«Mon fils est magnifique. Mais pas que: il est également intelligent, cultivé.» Ce commentaire (trop) plein d'amour et de maternalisme, on peut le trouver sous une photo Facebook de Maxime, 25 ans, actuellement en stage en relations publiques pour une institution européenne.
Typiquement le genre de messages dont on se passerait bien et qui explique que l'on hésite à accepter ses parents sur ce réseau social ou un autre.
Ainsi de Lise*, élève avocate de 24 ans, qui est amie avec sa grand-mère maternelle et son père sur Facebook et avait bien conscience, lors de la création de ces liens affectueux 2.0, que «certaines situations pouvaient être gênantes» –et pas seulement en raison des photos de soirées alcoolisées qui ne doivent pas tomber sous le regard ni les réprimandes parentales.

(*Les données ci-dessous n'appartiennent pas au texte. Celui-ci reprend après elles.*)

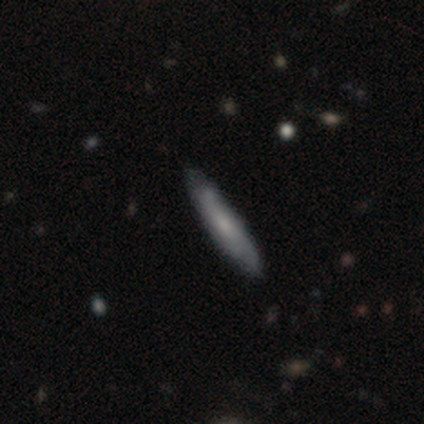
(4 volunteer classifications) This is possibly a smooth galaxy (50%, tied with featured or disk). How rounded: clearly cigar-shaped (100%). Merging: likely none (75%).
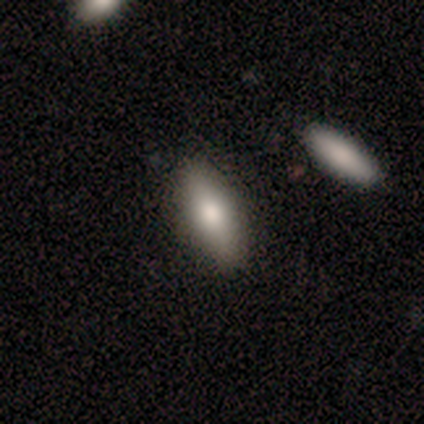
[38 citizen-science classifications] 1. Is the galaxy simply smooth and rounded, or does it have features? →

Pourtant, comme l'indique la professeure émérite de communication à l'université internationale de Floride et à l'université de l'Arkansas Lynne M. Webb, spécialiste de la communication familiale au travers des réseaux sociaux, ceux-ci sont «des canaux de communication neutres».
Pour que l'on percute mieux, elle fait l'analogie avec une autoroute: «Suivant la manière dont les personnes conduisent, il peut y avoir des accidents mortels. Ça ne veut pas dire pour autant que vous devez supprimer toutes les voies rapides.»
Au contraire: si les réseaux sociaux viennent souligner et parfois exacerber la difficulté à établir une relation d'égal·e à égal·e entre parents et enfants à l'âge adulte, ils peuvent aussi être un moyen d'aplanir les tensions.
Cercles mélangés
Bien sûr, de prime abord, on a l'impression que les réseaux sociaux ne peuvent en aucun cas être le foyer de relations familiales détendues, plutôt le vecteur de moments de gêne. Rien de plus logique: ce n'est pas souvent, IRL, que l'on se retrouve dans un lieu réunissant tous nos cercles, tant familiaux qu'amicaux ou professionnels.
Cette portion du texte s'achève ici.